Wednesday, May 16, 2012

A non-bloody blood iris

Species name: Iris sanguinea

Common name: Blood iris

Location: Ontario

This species of Iris is native to eastern Asia (China, Mongolia, Russia and Japan) and, like it's Yellow Flag cousin, enjoys having it's "feet wet" in damp soil and grows well as an aquatic plant. Since the flowers are a vivid purple, one can guess (and would be correct in that guess) that the most popular pollinators of the blood iris are bumble bees. Unlike it's yellow cousin, it cannot fully tolerate the "true" conditions of a bog (it will grow happily for a while, but it's not a good competitor) where the water is about pH 4.0. It requires only slightly more alkaline water and/or soil at a pH of at least 5.0 (up to pH 6.5).

Gardeners would describe this plant as being "prolific," which should suggest its invasive nature when conditions are optimal. The blood iris reproduces equally well from seeds and from the uprooting and disturbance of its rhizomes, which can re-root themselves into the ground and produce new plants. Merely pulling the plant out of the ground (which is actually incredibly easy) and throwing it onto a trash pile will grow a new patch of blood iris.

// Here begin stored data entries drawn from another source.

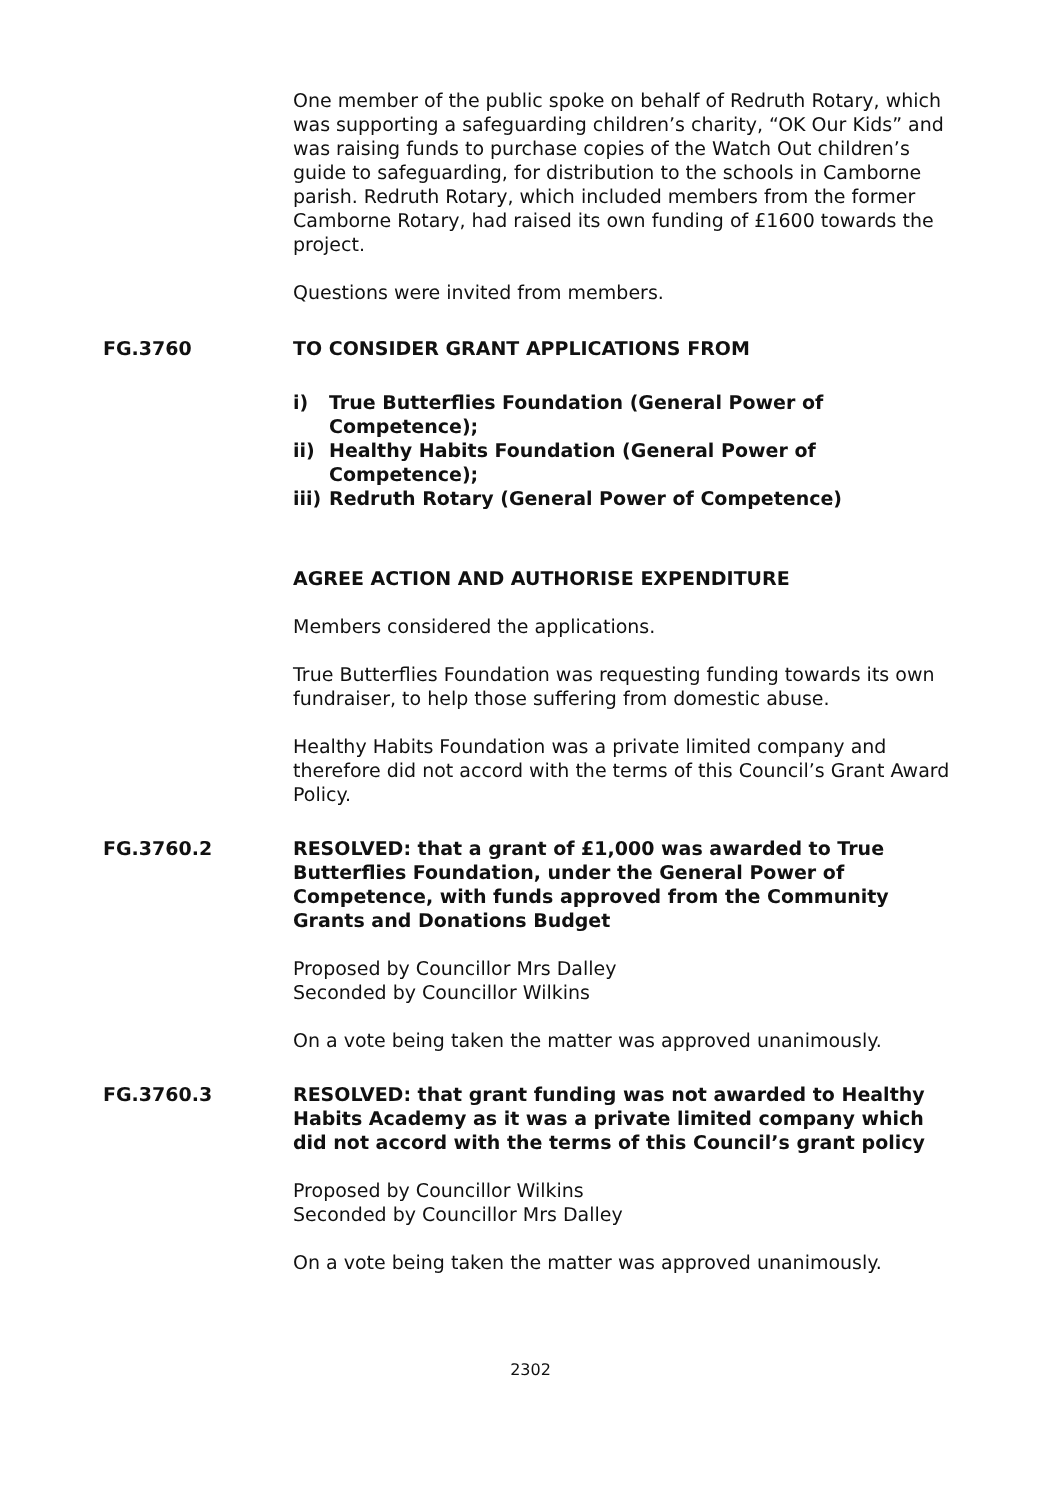One member of the public spoke on behalf of Redruth Rotary, which was supporting a safeguarding children’s charity, “OK Our Kids” and was raising funds to purchase copies of the Watch Out children’s guide to safeguarding, for distribution to the schools in Camborne parish. Redruth Rotary, which included members from the former Camborne Rotary, had raised its own funding of £1600 towards the project.
Questions were invited from members.
FG.3760 TO CONSIDER GRANT APPLICATIONS FROM
i) True Butterflies Foundation (General Power of Competence);
ii) Healthy Habits Foundation (General Power of Competence);
iii)
Redruth Rotary (General Power of Competence)
AGREE ACTION AND AUTHORISE EXPENDITURE
Members considered the applications.
True Butterflies Foundation was requesting funding towards its own fundraiser, to help those suffering from domestic abuse.
Healthy Habits Foundation was a private limited company and therefore did not accord with the terms of this Council’s Grant Award Policy.
FG.3760.2 RESOLVED: that a grant of £1,000 was awarded to True Butterflies Foundation, under the General Power of Competence, with funds approved from the Community Grants and Donations Budget
Proposed by Councillor Mrs Dalley
Seconded by Councillor Wilkins
On a vote being taken the matter was approved unanimously.
FG.3760.3 RESOLVED: that grant funding was not awarded to Healthy Habits Academy as it was a private limited company which did not accord with the terms of this Council’s grant policy
Proposed by Councillor Wilkins
Seconded by Councillor Mrs Dalley
On a vote being taken the matter was approved unanimously.
2302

One of the attractions of this plant as a flowering plant for the garden is its late flowering time, depending on your location. In my garden this plant usually flowers from the end of May to the beginning of July, which is actually quite late as far as "spring flowers" go. As with other irises, all parts of this plant should be treated as toxic and this plant should not be consumed in any capacity.


  1. Cool blog! And yay Ontario :)
    (Found you through the nurse k forum drama).
    - A Canadian GP

  2. Thanks for the comment, and I'm glad you like it!
    Thankfully, my blog is drama-free (so far) and I don't see that changing any time soon based on the type of material I blog about :)

  3. Haha, yeah this is much more tame :). It's cool to see your pictures and descriptions of plants that I see while jogging (southern Ontario). I'm learning!
    - A Canadian GP

  4. That's great to hear!
    My secret mission is working... :)

  5. Down here in Maryland I walk along the road through a small woodland area and pass quite a few Morning Lillies. At least that's what my brother calls them. The flower looks similar to this except it is orange. The ground in which it grows would be considered wetland if someone wanted to develop it. Fortunately it is privately owned and the owners are allowing nature to take hold along their fence line.